Five Ways To Use Your PCs NVIDIA GPU to Do Science at Home
By David Murphy – NVIDIA
Point. Click. Participate. If you’ve ever daydreamed of curing exotic diseases, hunting for aliens, or prospecting for riches, your GPU can help turn you from dreamer to doer.
That’s because your GPU is good for more than blasting through Battlefield 3 and exploring the virtual world of Skyrim. These graphics rendering engines are built using the parallel processing architecture prized by researchers. Some of the world’s most powerful supercomputers are built using our GPUs.
A few are even built using borrowed time on the GPUs of enthusiasts. Many distributed computing projects let you download a simple-to-use software program known as BOINC (Berkeley Open Infrastructure for Open Computing) to unleash the untapped computing power of your graphics card for the common good. As if you needed another excuse to buy a GeForce.
Here are five projects – and links to more details on how to get started – that will let you throw your NVIDIA GPU into the mix.
Sought after by scientists: NVIDA GPUs are used in some of the world’s fastest supercomputers.
Kicked off by Stanford University Professor Vijay Pande in 2000, Folding@Home claims 279,000 participants and is one of the world’s fastest computing systems. Folding@Home simulates how proteins within your body assemble themselves. When they misfire, it can lead to diseases. Researchers hope to create treatments for these “misfolds” to head off illnesses like Alzheimer’s. Data from this project has already helped produce 109 research papers.
Getting started: Download this project’s client software, here. If you’ve got a modern GPU, this project’s software will automatically take advantage of it. Slick.
If you’re a fan of flying saucers, you can use your GPU to help the Search for Extraterrestrial Intelligence at the University of California, Berkeley’s Space Sciences Laboratory. SETI@Home analyzes data collected from the Arecibo radio telescope, with the goal of separating boring ol’ space noise from data that might indicate a transmission from a non-human entity. Since SETI@home began in 1999, the project hasn’t found ET. They’re still looking, however.

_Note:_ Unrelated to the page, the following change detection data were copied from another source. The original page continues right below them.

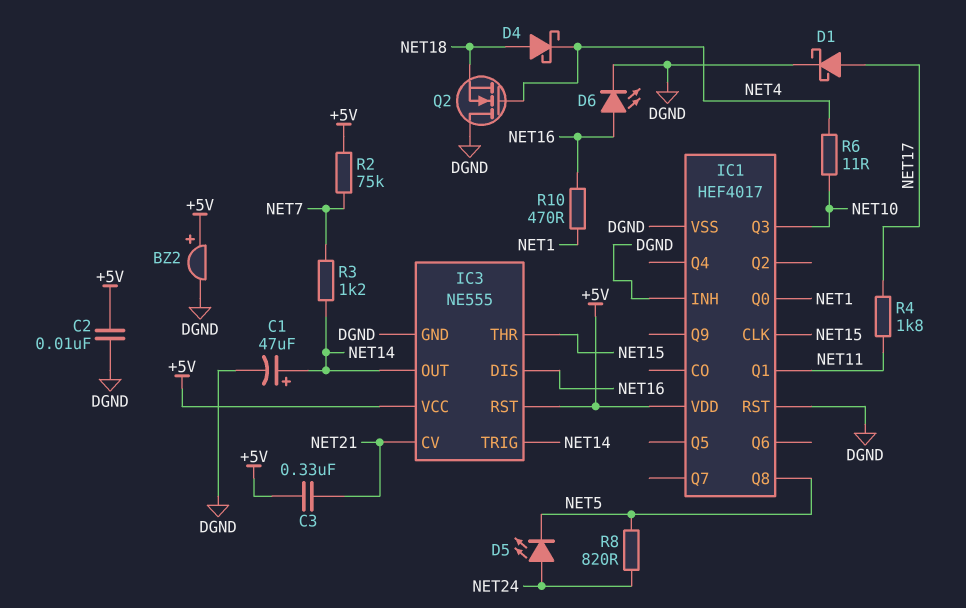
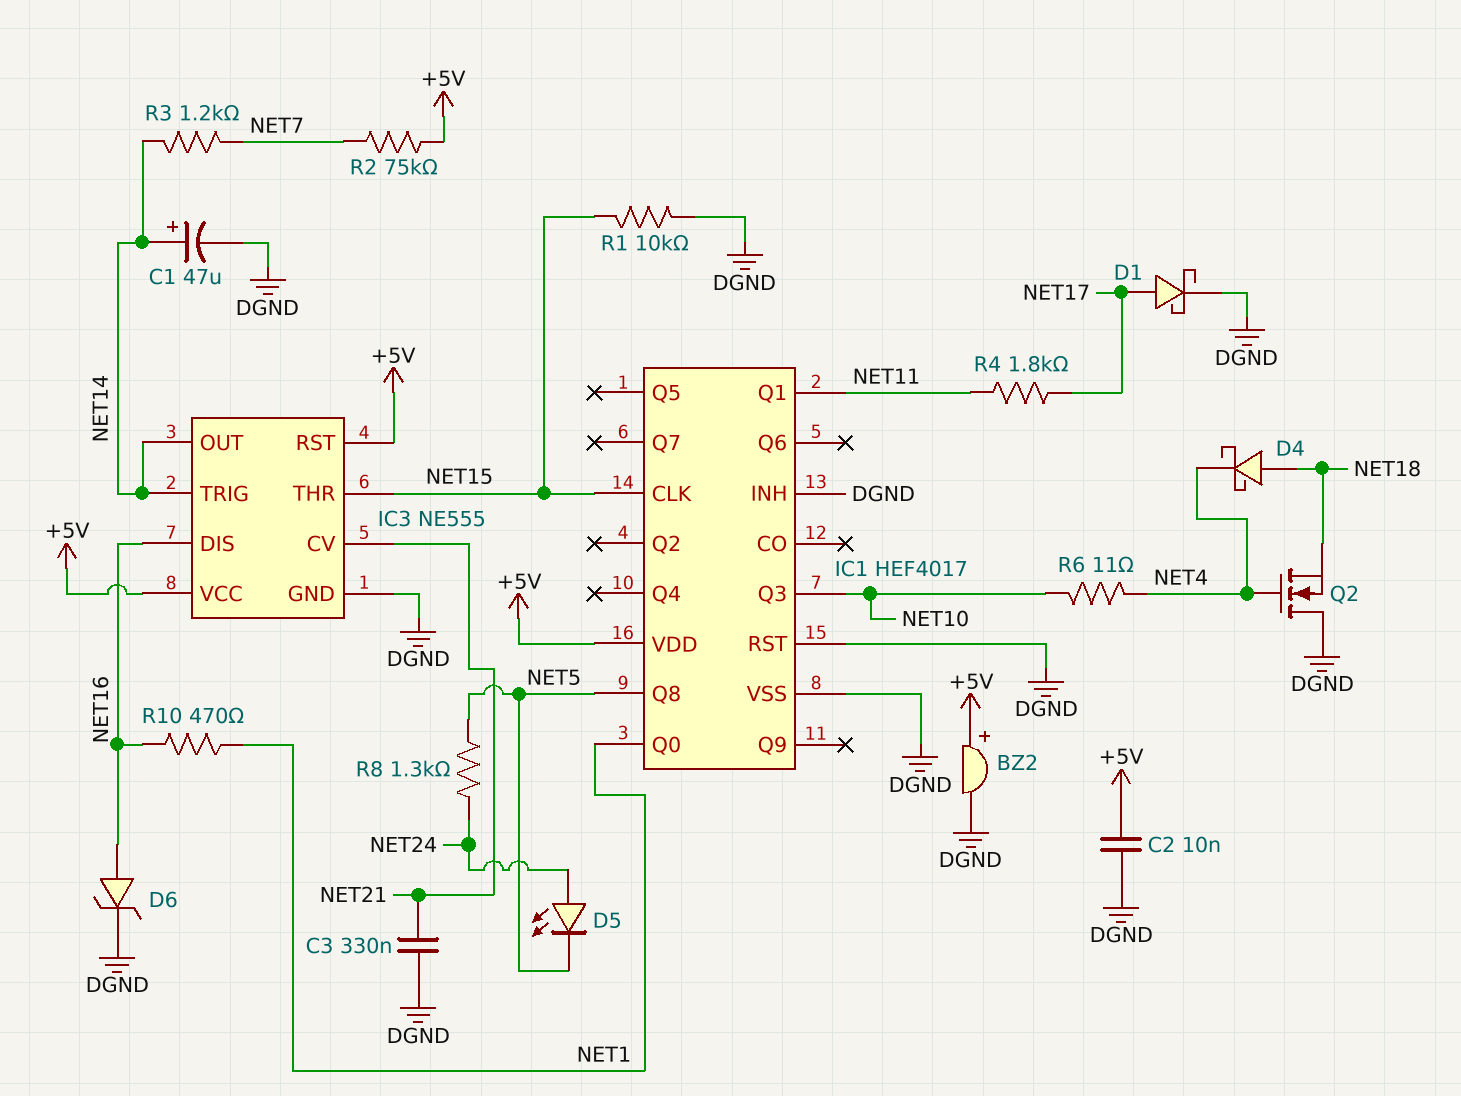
C3: 330nF (+5V, NET21) -> 330nF (DGND, NET21)
D6: LED (A NET16, K DGND) -> zener (A NET16, K DGND)
R1: none -> 10k (DGND, NET15)
R8: 820 (NET5, NET24) -> 1.3k (NET5, NET24)

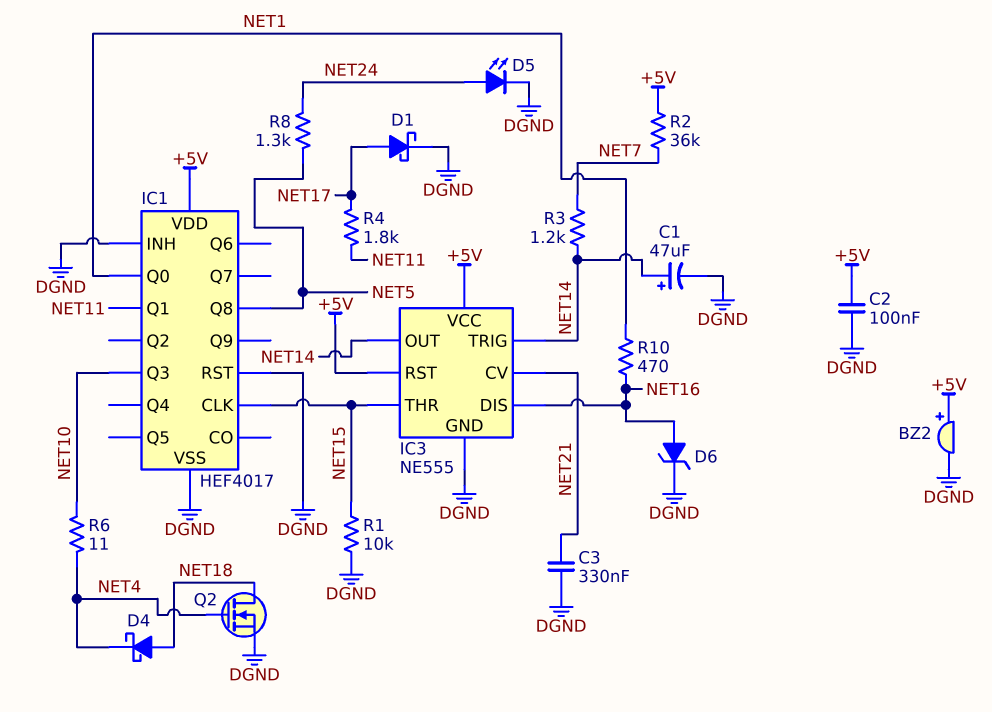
C2: 10nF (+5V, DGND) -> 100nF (+5V, DGND)
D5: LED (A NET24, K NET5) -> LED (A NET24, K DGND)
Q2: NMOS (G NET4, D DGND, S NET18) -> NMOS (G NET4, D NET18, S DGND)
R2: 75k (+5V, NET7) -> 36k (+5V, NET7)

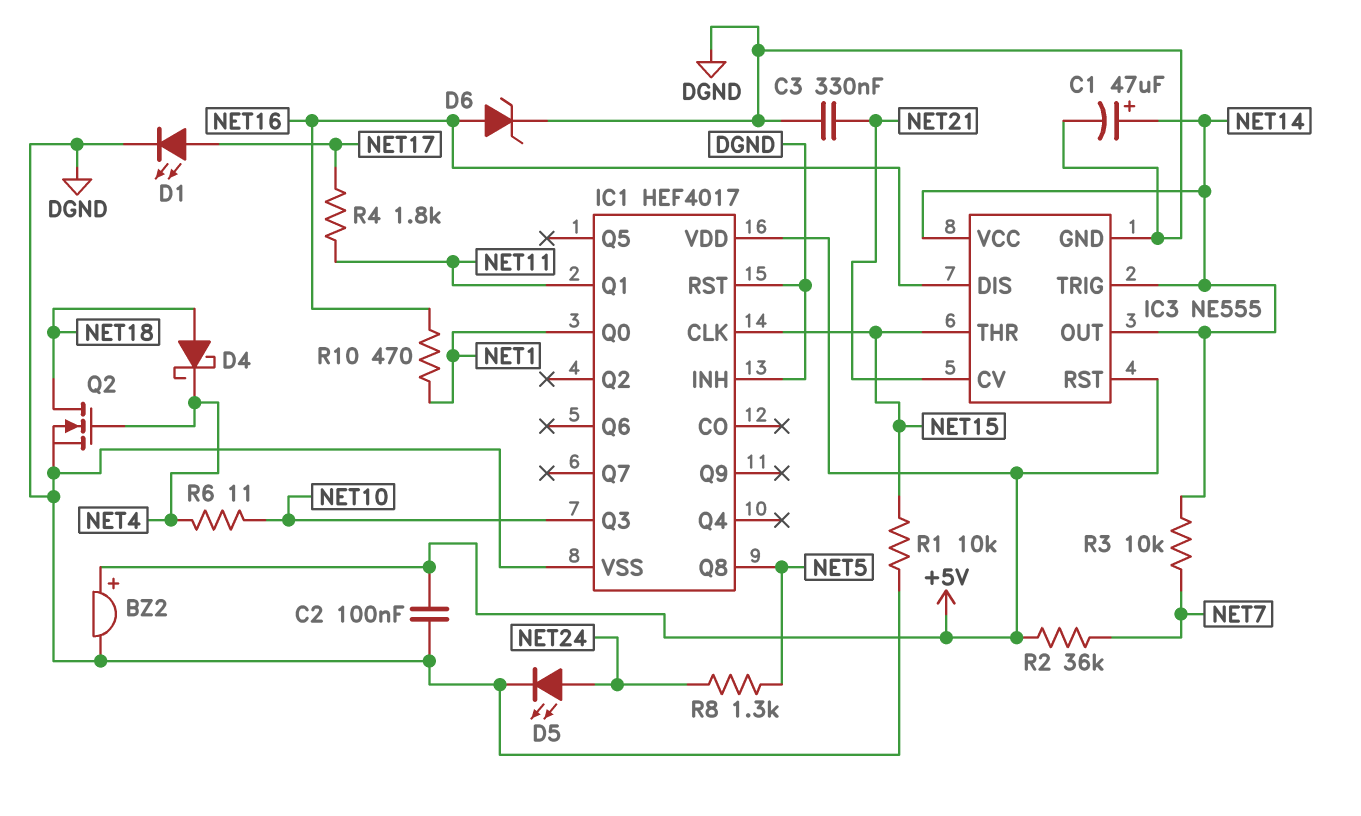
D1: schottky (A NET17, K DGND) -> LED (A NET17, K DGND)
IC3 pin VCC: +5V -> NET14
R3: 1.2k (NET7, NET14) -> 10k (NET7, NET14)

Do you want to believe? Help SETI@Home continues its search for real-life aliens.
Hunt for Treasure
Despite its mysterious origins, there’s plenty of computer science behind the “distributed consensus” system tracking Bitcoin expenditures and currency generation. Over the past four years Bitcoin’s popularity has surged. But if you’re dreaming of buying a mansion with the proceeds from your Bitcoin “mining,” you’ve missed out. In October 2011, a Bitcoin was worth $2. Now? About $96, though that’s way down from a peak of $266 in April. At this point, unless your machine is ridiculously efficient, you’re not making a profit. But it can be fun.
Getting started: We could point you to places where you can download Bitcoin mining software, but if you’re coming to this cold, start with the Bitcoin wiki.
Search for the Cure
Hosted at Catalonia’s Universitat Pompeu Fabra, GPUGRID analyzes the movement, structure and function of atoms to better understand cancer drug resistance, HIV maturation and why certain proteins involved in neural disorders resist treatment. GPUGrid might be small – with around 2,000 active contributors – but it has churned out a significant amount of work since 2007. That includes a 2012 paper explaining how a significant step in the maturation process of HIV was simulated for the first time.
Getting started: To check your GPU’s compatibility and download the drivers and BOINC client you’ll need to participate, head here.
Do It All
World Community Grid
Your GPU can even join the fight against HIV.
With World Community Grid you’re not just signing up to help out with a specific project. Rather, your GPU will join roughly 66,000 others contributing to all the organization’s projects by default, which includes AIDS, clean water and clean energy research. Founded in 2004 by IBM, more than 600,000 users have contributed roughly 750,000 years of computing research. Even IBM’s supercomputerJeopardy competitor Watson helped: IBM donated its game show winnings of $500,000 to the World Community Grid in 2011. We would have saved a little on the side for some video card upgrades.
Getting started: Head here to register for World Community Grid and download the BOINC client software you’ll need.